(Saved data entries)
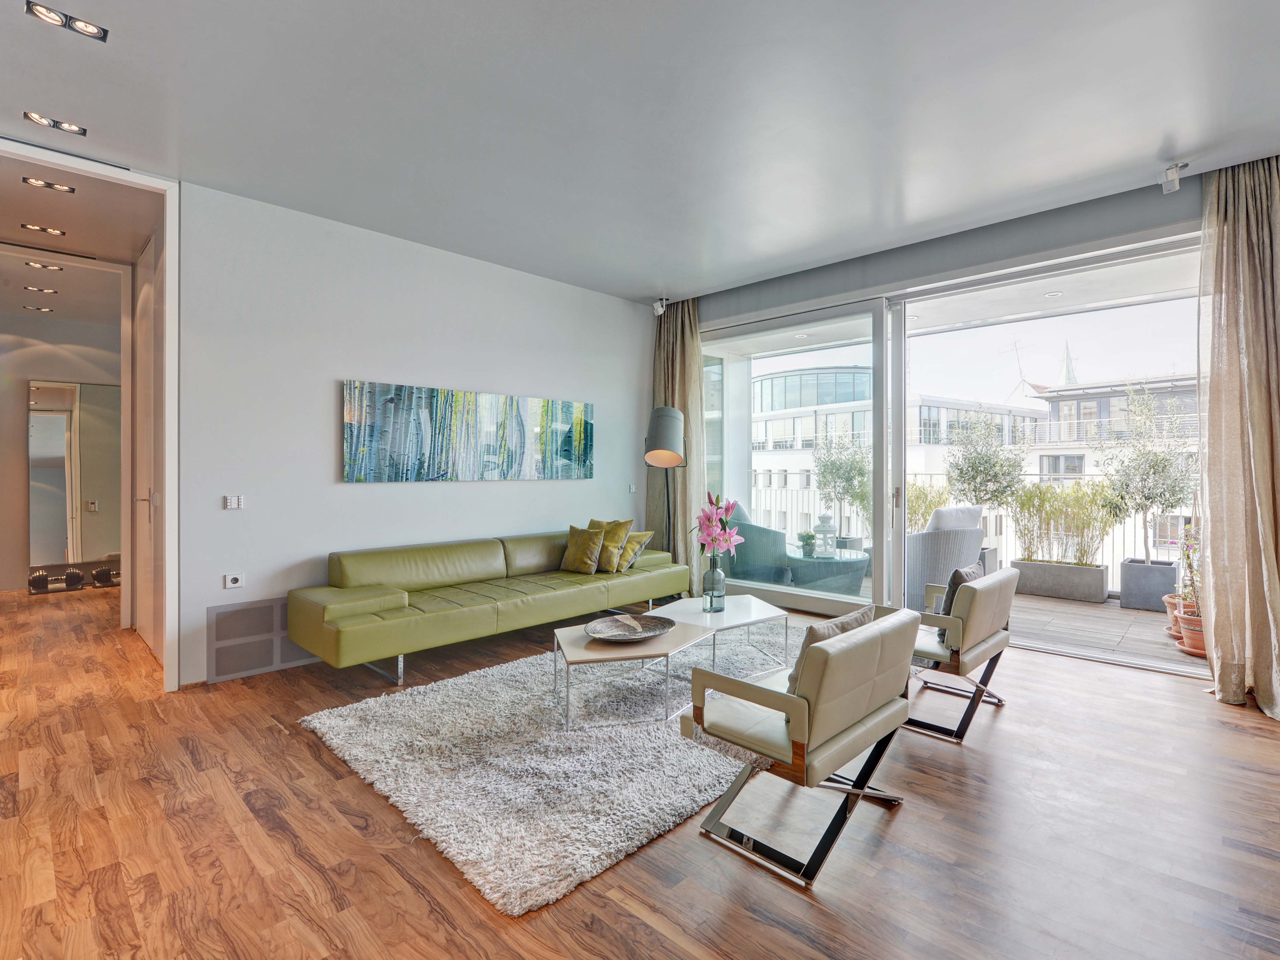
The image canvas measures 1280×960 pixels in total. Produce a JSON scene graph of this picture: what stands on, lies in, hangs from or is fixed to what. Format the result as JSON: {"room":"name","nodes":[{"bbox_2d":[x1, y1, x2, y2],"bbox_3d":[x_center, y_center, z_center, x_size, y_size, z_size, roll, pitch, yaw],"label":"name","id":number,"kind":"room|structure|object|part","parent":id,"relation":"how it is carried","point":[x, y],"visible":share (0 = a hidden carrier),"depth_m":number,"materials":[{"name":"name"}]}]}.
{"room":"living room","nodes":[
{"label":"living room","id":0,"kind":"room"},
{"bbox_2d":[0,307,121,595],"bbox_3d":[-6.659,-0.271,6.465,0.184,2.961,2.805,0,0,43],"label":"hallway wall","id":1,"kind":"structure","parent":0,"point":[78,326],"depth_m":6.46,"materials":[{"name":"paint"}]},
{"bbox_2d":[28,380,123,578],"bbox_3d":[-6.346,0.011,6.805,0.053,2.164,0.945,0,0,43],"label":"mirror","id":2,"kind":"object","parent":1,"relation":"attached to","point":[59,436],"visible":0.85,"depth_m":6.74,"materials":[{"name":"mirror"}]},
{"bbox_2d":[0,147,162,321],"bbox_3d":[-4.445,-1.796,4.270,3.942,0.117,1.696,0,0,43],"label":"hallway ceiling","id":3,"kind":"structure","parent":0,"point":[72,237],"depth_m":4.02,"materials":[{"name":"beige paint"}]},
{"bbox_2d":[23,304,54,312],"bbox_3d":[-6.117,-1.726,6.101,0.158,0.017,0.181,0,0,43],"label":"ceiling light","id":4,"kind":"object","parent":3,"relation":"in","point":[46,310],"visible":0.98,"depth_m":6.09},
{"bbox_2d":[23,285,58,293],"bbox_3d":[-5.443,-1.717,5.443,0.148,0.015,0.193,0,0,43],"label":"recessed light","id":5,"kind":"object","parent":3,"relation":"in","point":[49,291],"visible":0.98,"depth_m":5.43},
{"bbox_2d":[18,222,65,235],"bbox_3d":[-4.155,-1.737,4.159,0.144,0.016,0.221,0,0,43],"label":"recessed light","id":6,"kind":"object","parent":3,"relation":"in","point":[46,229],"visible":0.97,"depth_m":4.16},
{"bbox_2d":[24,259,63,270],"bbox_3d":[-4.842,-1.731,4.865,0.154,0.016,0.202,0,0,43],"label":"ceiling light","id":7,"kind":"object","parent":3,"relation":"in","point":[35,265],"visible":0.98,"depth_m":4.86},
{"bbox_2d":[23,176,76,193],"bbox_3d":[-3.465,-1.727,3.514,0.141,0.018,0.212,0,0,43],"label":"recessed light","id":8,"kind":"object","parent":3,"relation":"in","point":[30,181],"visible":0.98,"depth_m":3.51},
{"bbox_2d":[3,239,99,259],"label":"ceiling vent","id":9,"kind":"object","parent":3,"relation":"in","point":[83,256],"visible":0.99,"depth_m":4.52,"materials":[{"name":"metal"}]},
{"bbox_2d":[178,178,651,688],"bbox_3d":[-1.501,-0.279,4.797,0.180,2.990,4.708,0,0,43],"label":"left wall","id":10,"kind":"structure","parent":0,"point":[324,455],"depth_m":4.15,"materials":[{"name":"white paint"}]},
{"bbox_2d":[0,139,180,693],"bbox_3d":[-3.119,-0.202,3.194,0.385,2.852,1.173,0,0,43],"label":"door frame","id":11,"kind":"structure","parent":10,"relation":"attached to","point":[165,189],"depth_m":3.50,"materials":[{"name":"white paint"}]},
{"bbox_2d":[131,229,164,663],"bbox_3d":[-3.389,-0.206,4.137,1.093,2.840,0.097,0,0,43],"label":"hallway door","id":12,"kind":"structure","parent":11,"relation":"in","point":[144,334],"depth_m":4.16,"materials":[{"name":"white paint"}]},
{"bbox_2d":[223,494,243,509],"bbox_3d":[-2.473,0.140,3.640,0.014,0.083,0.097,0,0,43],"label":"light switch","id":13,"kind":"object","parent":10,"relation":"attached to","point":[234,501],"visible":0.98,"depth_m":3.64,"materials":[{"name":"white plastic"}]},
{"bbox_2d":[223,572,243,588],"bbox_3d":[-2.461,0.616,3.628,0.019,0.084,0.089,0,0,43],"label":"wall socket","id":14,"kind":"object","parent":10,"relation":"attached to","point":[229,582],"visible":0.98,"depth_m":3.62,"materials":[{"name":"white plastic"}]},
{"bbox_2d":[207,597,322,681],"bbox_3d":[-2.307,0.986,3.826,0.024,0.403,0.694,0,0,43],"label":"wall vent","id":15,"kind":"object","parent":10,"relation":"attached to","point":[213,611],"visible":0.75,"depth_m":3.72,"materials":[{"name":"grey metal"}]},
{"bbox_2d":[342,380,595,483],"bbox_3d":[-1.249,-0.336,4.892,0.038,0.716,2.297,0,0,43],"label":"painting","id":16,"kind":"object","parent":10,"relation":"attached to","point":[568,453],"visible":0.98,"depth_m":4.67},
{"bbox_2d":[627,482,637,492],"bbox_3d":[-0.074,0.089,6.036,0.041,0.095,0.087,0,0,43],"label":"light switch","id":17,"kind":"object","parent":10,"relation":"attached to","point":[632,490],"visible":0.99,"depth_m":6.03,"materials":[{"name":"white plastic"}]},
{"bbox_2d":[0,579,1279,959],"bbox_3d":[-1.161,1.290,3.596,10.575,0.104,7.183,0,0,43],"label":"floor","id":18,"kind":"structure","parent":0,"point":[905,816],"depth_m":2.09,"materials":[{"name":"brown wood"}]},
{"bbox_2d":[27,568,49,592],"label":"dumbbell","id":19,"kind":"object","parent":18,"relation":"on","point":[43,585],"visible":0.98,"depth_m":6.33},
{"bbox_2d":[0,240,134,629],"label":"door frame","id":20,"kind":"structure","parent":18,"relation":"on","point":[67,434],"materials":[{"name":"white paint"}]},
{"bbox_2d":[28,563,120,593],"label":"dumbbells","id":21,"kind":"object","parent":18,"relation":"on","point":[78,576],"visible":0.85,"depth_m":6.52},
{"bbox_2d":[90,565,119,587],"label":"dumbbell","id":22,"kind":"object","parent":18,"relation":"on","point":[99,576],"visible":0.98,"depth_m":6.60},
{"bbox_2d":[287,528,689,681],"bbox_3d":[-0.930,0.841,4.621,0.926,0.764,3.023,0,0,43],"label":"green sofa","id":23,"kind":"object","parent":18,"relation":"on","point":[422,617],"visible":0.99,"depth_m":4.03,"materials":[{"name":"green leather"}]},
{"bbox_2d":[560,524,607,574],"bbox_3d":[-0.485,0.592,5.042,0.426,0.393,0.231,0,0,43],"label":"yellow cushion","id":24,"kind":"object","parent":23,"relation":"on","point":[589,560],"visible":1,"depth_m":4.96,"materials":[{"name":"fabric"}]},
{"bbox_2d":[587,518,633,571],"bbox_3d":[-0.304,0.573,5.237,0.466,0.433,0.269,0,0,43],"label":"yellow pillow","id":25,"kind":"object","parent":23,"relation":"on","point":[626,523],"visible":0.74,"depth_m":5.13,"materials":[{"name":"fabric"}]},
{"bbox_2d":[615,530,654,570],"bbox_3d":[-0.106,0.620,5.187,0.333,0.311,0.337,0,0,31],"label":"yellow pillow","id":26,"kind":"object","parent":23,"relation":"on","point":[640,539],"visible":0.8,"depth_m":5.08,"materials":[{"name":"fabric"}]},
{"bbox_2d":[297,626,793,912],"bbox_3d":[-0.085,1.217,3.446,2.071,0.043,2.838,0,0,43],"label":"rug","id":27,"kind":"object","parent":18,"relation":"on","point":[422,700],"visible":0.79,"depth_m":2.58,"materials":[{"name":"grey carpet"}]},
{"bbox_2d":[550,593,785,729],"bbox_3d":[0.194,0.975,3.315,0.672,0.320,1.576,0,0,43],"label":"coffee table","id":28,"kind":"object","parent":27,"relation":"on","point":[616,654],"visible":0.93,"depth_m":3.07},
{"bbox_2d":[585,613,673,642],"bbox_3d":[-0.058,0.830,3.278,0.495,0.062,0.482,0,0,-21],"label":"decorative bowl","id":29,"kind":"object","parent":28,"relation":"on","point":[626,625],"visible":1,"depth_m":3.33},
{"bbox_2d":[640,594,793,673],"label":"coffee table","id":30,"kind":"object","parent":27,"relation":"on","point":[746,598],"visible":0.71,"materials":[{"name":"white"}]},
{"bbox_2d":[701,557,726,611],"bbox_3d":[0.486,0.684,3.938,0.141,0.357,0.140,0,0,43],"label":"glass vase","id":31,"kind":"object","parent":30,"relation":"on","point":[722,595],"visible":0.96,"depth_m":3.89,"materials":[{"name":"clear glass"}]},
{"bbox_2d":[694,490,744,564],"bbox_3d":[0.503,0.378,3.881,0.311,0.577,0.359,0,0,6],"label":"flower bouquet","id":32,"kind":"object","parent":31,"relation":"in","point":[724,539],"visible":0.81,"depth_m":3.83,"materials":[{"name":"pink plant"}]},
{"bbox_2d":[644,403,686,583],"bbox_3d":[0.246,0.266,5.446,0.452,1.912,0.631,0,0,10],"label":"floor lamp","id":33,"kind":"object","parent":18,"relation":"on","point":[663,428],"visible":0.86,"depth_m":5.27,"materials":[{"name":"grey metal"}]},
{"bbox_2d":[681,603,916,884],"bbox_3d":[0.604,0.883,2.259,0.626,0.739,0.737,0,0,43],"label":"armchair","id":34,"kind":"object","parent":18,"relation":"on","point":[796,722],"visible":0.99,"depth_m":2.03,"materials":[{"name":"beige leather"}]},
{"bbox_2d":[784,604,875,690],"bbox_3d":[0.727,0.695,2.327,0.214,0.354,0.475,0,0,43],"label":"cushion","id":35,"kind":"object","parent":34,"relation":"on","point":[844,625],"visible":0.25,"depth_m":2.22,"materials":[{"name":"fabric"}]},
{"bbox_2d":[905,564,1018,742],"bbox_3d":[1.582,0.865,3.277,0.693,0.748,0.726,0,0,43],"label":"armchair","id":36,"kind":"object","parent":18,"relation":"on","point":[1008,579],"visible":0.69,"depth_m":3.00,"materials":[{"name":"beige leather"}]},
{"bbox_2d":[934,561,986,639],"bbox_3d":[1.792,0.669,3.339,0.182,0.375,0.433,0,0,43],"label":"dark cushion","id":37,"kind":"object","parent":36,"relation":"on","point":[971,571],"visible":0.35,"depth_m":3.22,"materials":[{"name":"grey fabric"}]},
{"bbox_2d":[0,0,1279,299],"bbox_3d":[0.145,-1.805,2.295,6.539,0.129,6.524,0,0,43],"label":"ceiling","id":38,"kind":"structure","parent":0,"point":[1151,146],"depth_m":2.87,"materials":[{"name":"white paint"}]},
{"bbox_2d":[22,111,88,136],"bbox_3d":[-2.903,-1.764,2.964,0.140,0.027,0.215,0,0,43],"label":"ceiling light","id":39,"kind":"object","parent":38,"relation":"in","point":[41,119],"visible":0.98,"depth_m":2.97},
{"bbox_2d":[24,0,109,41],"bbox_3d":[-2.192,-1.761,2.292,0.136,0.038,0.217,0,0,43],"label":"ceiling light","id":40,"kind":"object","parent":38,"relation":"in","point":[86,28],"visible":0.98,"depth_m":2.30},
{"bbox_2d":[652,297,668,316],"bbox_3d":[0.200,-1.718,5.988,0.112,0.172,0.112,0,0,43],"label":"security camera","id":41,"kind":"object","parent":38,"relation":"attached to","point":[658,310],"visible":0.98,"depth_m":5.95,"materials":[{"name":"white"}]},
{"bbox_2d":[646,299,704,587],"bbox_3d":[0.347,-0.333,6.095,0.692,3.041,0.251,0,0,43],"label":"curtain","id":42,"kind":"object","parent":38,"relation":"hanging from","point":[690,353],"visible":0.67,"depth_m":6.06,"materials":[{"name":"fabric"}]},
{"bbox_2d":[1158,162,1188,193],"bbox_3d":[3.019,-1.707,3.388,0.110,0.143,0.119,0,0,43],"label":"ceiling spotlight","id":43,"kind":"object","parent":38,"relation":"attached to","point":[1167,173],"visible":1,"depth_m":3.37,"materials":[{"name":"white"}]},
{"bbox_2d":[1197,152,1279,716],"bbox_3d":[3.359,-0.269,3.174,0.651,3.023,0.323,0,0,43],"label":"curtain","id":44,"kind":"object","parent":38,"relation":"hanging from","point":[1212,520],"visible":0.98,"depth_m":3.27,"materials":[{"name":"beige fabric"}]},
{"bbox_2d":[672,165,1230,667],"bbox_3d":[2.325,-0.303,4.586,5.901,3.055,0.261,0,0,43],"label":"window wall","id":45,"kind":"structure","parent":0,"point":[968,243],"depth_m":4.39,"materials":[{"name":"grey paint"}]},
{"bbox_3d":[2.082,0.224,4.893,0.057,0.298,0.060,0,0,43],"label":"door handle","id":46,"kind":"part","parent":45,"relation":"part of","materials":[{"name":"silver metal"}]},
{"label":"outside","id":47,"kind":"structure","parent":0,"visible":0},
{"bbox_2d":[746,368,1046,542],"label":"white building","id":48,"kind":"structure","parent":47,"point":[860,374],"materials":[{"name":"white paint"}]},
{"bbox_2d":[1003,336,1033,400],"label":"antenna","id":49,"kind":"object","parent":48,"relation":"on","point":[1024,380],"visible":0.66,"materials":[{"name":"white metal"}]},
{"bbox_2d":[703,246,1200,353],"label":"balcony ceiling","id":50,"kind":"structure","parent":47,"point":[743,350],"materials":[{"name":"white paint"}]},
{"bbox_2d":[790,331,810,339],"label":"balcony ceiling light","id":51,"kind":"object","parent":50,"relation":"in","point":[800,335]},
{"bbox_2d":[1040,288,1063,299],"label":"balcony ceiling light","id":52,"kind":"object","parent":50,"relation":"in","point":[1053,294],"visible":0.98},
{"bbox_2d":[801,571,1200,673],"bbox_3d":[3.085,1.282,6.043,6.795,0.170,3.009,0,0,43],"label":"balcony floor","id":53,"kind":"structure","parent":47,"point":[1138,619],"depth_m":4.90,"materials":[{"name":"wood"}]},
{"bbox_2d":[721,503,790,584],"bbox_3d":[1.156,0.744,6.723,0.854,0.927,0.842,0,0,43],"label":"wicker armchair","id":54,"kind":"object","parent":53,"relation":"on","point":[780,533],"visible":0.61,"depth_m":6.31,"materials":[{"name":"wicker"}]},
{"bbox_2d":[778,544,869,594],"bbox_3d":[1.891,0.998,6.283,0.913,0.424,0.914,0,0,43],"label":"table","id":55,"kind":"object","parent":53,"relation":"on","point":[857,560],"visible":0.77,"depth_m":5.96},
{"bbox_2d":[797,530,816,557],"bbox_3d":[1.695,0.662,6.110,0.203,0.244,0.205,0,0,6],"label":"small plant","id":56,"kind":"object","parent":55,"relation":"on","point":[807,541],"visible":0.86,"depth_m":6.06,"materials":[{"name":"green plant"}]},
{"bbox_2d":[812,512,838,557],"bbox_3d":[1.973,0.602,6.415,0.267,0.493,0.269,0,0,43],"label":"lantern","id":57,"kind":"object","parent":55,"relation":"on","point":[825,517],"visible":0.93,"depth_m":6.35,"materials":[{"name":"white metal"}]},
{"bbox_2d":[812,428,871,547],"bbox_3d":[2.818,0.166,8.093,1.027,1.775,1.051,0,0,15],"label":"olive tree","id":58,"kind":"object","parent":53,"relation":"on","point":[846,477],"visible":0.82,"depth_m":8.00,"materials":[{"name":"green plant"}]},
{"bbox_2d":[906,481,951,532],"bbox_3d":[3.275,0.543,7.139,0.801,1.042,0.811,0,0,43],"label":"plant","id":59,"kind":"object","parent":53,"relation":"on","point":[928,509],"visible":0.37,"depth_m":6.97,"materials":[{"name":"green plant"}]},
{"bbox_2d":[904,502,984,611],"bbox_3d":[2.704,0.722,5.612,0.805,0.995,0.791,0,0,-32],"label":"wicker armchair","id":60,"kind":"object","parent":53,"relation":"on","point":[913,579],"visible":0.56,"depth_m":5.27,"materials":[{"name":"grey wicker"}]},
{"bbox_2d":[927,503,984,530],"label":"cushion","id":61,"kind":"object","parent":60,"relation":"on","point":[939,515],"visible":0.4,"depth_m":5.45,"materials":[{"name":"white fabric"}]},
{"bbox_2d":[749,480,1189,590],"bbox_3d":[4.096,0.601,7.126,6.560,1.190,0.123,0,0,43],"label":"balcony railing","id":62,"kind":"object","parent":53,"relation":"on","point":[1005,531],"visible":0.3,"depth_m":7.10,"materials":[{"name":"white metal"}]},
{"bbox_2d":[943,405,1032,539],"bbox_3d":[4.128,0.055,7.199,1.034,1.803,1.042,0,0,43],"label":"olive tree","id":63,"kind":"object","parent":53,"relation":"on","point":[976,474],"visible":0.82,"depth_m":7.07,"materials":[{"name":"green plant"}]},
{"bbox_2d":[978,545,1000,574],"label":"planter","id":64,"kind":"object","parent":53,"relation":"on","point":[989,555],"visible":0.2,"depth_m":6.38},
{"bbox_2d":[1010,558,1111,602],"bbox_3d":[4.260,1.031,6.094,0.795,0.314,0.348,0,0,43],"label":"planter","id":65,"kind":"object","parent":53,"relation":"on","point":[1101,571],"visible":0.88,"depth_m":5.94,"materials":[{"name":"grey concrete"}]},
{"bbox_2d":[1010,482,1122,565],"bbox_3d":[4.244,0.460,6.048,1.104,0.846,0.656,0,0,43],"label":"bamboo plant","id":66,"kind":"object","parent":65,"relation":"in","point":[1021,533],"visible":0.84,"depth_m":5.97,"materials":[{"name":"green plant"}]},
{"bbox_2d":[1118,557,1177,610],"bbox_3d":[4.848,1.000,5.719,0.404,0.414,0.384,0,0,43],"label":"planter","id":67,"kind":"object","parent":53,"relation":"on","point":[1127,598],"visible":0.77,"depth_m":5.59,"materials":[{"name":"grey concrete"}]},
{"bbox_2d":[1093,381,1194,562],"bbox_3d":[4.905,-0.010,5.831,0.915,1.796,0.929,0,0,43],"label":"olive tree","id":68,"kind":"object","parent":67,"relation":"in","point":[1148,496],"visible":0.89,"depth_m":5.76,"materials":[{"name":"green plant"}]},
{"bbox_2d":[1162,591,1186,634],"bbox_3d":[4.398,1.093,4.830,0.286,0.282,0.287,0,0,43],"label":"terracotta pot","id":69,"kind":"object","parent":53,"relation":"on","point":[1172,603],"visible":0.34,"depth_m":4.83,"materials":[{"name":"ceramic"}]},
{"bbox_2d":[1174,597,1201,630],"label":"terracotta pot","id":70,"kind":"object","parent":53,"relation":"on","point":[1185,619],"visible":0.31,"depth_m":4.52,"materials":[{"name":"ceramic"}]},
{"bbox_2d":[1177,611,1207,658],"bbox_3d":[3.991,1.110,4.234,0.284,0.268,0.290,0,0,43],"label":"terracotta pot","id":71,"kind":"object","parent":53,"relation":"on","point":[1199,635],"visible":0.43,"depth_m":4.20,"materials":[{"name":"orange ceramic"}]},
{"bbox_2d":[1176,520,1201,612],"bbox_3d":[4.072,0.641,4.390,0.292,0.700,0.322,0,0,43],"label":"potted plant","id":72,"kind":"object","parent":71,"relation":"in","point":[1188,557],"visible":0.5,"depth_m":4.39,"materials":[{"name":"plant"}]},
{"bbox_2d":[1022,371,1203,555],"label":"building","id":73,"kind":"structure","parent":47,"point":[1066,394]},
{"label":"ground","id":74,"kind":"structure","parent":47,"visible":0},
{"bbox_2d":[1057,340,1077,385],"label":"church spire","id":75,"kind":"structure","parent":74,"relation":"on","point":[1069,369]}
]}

Your task> Check each line of the entries above, and show every one holding the word "curtain".

Result of the exercise>
{"bbox_2d":[646,299,704,587],"bbox_3d":[0.347,-0.333,6.095,0.692,3.041,0.251,0,0,43],"label":"curtain","id":42,"kind":"object","parent":38,"relation":"hanging from","point":[690,353],"visible":0.67,"depth_m":6.06,"materials":[{"name":"fabric"}]},
{"bbox_2d":[1197,152,1279,716],"bbox_3d":[3.359,-0.269,3.174,0.651,3.023,0.323,0,0,43],"label":"curtain","id":44,"kind":"object","parent":38,"relation":"hanging from","point":[1212,520],"visible":0.98,"depth_m":3.27,"materials":[{"name":"beige fabric"}]},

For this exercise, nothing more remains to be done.